• PROVIDED PASSAGE:

In 2022, Mariella Frostrup revealed she had heart disease and was ‘on medication you inject twice a year’ saying it was ‘a life-saver as statins didn’t work for me’
Ordinarily, GPs and cardiologists prescribe statins to anyone with high cholesterol and deemed to have more than a 10 per cent risk of having a cardiovascular event, such as a heart attack or stroke, over the next decade.
The cheap daily tablets are taken by up to 8 million Britons. But research has shown half of those taking them fail to reach healthy cholesterol levels after two years.
Some simply stop taking the medication, while others are unable to take a high enough dose to make it effective – often blaming side effects such as muscle aches. Inclisiran is designed to be taken with statins or other cholesterol-lowering medication to sufficiently reduce levels swiftly.
In 2022, broadcaster and menopause campaigner Mariella Frostrup revealed she had heart disease and was ‘on medication you inject twice a year’ saying it was ‘a life-saver as statins didn’t work for me’. Although she didn’t name the drug, she said it ‘dramatically affected my cholesterol’.
Inclisiran was approved for high-risk patients by the National Institute for Health and Care Excellence (NICE) after trials showed it could cut LDL levels by almost half. The NHS regulator also highlighted a need for more cholesterol-lowering medicines to reduce the number of heart attacks and strokes the NHS tackles – which account for about 100,000 hospital admissions a year.
However, the RCGP and BMA argue it is still unclear how much inclisiran reduces heart attack and stroke numbers and its long-term side effects. According to Dr Michael Mulholland, RCGP honorary secretary, there are also ‘insufficient resources’ for GPs to prescribe inclisiran and monitor patients for potential side effects.
As a result, both groups say it should be offered only by hospital specialists and not GPs. They also do not intend to change their position until long-term data is published, which is due in 2026.
However, other experts say it is crucial that GPs prescribe the jab.

GPs are refusing to offer tens of thousands of eligible patients a twice-a-year injection that could slash their risk of heart disease and dementia, experts claim
‘I offer my cardiovascular disease patients inclisiran, but they have to be referred to my hospital clinic in order to see me,’ says Professor Kausik Ray, a consultant cardiologist at Imperial College London and lead investigator on a major inclisiran trial.
‘GPs have an important role to play in preventing serious disease in the community. This includes helping patients manage their cholesterol with a range of treatments, such as inclisiran.’
However, in many cases, eligible patients are not told about inclisiran until it is too late.One patient who believes he should have been offered the jab is Nick Stewart, a 56-year-old electronics worker from Hampshire. He was given statins after a blood test revealed he had elevated LDL levels.

• DATASET RECORDS:
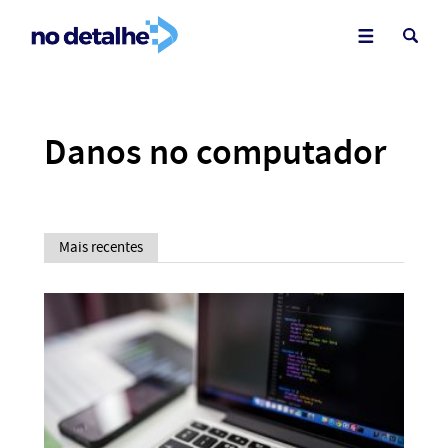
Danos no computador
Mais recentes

--

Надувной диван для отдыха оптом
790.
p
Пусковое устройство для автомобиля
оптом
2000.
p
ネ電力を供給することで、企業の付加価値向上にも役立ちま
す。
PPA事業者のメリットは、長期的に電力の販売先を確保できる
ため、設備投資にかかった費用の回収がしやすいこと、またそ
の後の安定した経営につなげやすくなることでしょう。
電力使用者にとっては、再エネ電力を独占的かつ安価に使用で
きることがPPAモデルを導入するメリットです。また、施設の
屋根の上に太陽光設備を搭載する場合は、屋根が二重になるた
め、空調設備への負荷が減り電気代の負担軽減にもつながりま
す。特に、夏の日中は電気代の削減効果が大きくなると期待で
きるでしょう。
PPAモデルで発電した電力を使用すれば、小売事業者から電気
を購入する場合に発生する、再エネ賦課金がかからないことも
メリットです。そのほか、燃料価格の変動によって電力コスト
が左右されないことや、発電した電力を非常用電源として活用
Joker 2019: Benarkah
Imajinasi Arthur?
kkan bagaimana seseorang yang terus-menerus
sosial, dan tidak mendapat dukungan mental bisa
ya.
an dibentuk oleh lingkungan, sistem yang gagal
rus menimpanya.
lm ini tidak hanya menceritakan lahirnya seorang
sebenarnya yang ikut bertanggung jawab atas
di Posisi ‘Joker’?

• ACTION ITEM A: According to the inclisiran article, how many Britons take statins?
• ACTION ITEM B: Repeat the stretch of the inclisiran article from "The cheap daily" through "reduce levels swiftly.".

• TASK ANSWER A: Up to 8 million Britons take them.

• TASK ANSWER B:
The cheap daily tablets are taken by up to 8 million Britons. But research has shown half of those taking them fail to reach healthy cholesterol levels after two years.
Some simply stop taking the medication, while others are unable to take a high enough dose to make it effective – often blaming side effects such as muscle aches. Inclisiran is designed to be taken with statins or other cholesterol-lowering medication to sufficiently reduce levels swiftly.